#### DATA SHOWN:
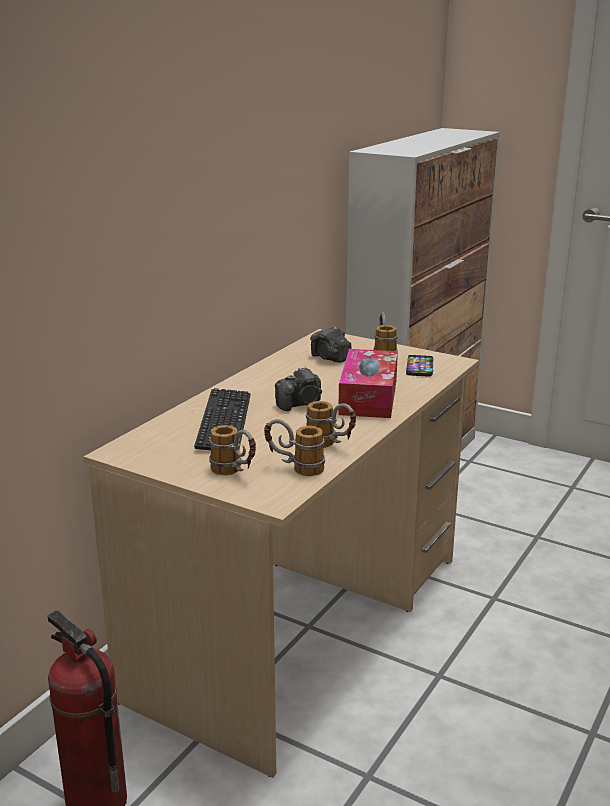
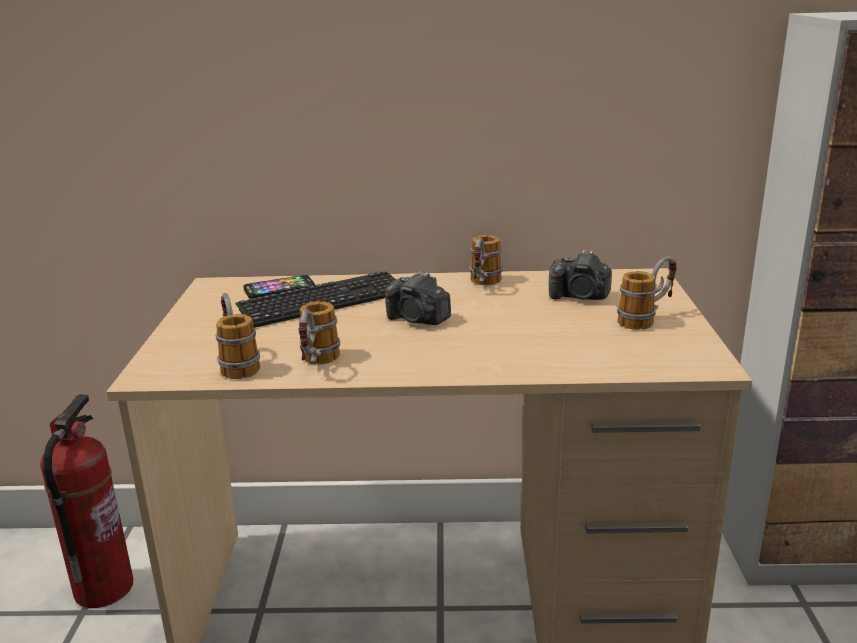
camera: 60 degrees right, 0 degrees up
(235, 473) = (202, 340): mug -> mug (483, 285)
(330, 358) = (580, 297): camera -> camera turned 90 degrees counterclockwise
(368, 397) = (489, 346): tissue box -> none
(419, 367) = (644, 349): phone -> phone (279, 288)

#### YOUR OBJECTIVE:
If a line of the listing above contains "degrees", pick it out and copy it.

#### EXERCISE SOLUTION:
camera: 60 degrees right, 0 degrees up
(330, 358) = (580, 297): camera -> camera turned 90 degrees counterclockwise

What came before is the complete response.